Recently one of our production tomcat server became unresponsive because tomcat's busy threads shot upto 200. When we took thread dump before restarting we got 100 threads in TIMED_WAITING state like these 3 threads:
""http-bio-7007"-exec-241" daemon prio=10 tid=0x00002aaab107b000 nid=0x59df waiting on condition [0x0000000051239000]
java.lang.Thread.State: TIMED_WAITING (parking)

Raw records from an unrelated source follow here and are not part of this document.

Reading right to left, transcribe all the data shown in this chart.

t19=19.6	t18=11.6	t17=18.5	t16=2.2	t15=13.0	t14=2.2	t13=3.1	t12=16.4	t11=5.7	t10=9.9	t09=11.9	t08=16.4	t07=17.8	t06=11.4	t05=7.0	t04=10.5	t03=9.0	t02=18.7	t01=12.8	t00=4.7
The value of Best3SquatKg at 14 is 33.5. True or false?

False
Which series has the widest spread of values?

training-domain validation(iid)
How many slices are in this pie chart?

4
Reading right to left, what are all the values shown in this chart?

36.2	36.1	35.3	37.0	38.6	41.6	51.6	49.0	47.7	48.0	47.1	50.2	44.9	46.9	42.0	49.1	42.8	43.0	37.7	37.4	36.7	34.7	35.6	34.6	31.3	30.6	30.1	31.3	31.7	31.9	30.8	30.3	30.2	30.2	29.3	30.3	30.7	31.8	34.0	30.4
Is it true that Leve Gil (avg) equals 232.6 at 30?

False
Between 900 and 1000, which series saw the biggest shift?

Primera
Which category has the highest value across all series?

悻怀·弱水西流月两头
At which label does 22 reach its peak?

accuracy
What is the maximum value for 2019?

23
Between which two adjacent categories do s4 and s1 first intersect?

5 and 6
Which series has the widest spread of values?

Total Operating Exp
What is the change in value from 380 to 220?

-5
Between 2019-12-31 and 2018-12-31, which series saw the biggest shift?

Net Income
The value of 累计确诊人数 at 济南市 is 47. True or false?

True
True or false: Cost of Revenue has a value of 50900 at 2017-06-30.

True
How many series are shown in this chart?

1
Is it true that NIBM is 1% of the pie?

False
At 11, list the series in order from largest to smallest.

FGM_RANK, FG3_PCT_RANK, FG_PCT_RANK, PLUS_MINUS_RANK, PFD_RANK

at sun.misc.Unsafe.park(Native Method)
- parking to wait for <0x0000000580d877d0> (a java.util.concurrent.locks.AbstractQueuedSynchronizer$ConditionObject)
at java.util.concurrent.locks.LockSupport.parkNanos(LockSupport.java:198)
at java.util.concurrent.locks.AbstractQueuedSynchronizer$ConditionObject.awaitNanos(AbstractQueuedSynchronizer.java:2025)
at java.util.concurrent.LinkedBlockingQueue.poll(LinkedBlockingQueue.java:424)
at org.apache.tomcat.util.threads.TaskQueue.poll(TaskQueue.java:86)
at org.apache.tomcat.util.threads.TaskQueue.poll(TaskQueue.java:32)
at java.util.concurrent.ThreadPoolExecutor.getTask(ThreadPoolExecutor.java:945)
at java.util.concurrent.ThreadPoolExecutor$Worker.run(ThreadPoolExecutor.java:907)
at java.lang.Thread.run(Thread.java:662)
""http-bio-7007"-exec-237" daemon prio=10 tid=0x00002aaab186e000 nid=0x596d waiting on condition [0x000000004d1f9000]
java.lang.Thread.State: TIMED_WAITING (parking)
at sun.misc.Unsafe.park(Native Method)
- parking to wait for <0x0000000580d877d0> (a java.util.concurrent.locks.AbstractQueuedSynchronizer$ConditionObject)
at java.util.concurrent.locks.LockSupport.parkNanos(LockSupport.java:198)
at java.util.concurrent.locks.AbstractQueuedSynchronizer$ConditionObject.awaitNanos(AbstractQueuedSynchronizer.java:2025)
at java.util.concurrent.LinkedBlockingQueue.poll(LinkedBlockingQueue.java:424)
at org.apache.tomcat.util.threads.TaskQueue.poll(TaskQueue.java:86)
at org.apache.tomcat.util.threads.TaskQueue.poll(TaskQueue.java:32)
at java.util.concurrent.ThreadPoolExecutor.getTask(ThreadPoolExecutor.java:945)
at java.util.concurrent.ThreadPoolExecutor$Worker.run(ThreadPoolExecutor.java:907)
at java.lang.Thread.run(Thread.java:662)
""http-bio-7007"-exec-236" daemon prio=10 tid=0x00002aaab1118000 nid=0x596c waiting on condition [0x000000004e50c000]
java.lang.Thread.State: TIMED_WAITING (parking)
at sun.misc.Unsafe.park(Native Method)
- parking to wait for <0x0000000580d877d0> (a java.util.concurrent.locks.AbstractQueuedSynchronizer$ConditionObject)
at java.util.concurrent.locks.LockSupport.parkNanos(LockSupport.java:198)
at java.util.concurrent.locks.AbstractQueuedSynchronizer$ConditionObject.awaitNanos(AbstractQueuedSynchronizer.java:2025)
at java.util.concurrent.LinkedBlockingQueue.poll(LinkedBlockingQueue.java:424)
at org.apache.tomcat.util.threads.TaskQueue.poll(TaskQueue.java:86)
at org.apache.tomcat.util.threads.TaskQueue.poll(TaskQueue.java:32)
at java.util.concurrent.ThreadPoolExecutor.getTask(ThreadPoolExecutor.java:945)
at java.util.concurrent.ThreadPoolExecutor$Worker.run(ThreadPoolExecutor.java:907)
at java.lang.Thread.run(Thread.java:662)
We have 4 application's thread pools(e.g. pool-4-thread-20 etc) also which are having 20 threads each so I am not sure on which blocking queue these 100 threads waiting? We are using c3P0 connection pool with hibernate which doesn't seems to be cause of this.
Any idea what java.util.concurrent.locks.AbstractQueuedSynchronizer$ConditionObject is?
This got fixed when we fixed our code which was leaking DB connections managed by c3p0. There were few flows in our code where we were not calling rollback() specifically in catch block before closing entity Manager in finally block, so in case of exceptions connection was not coming back to pool and if frequency of exception is high(more than size of pool within timeout interval) then all other process threads would pile up to get connection.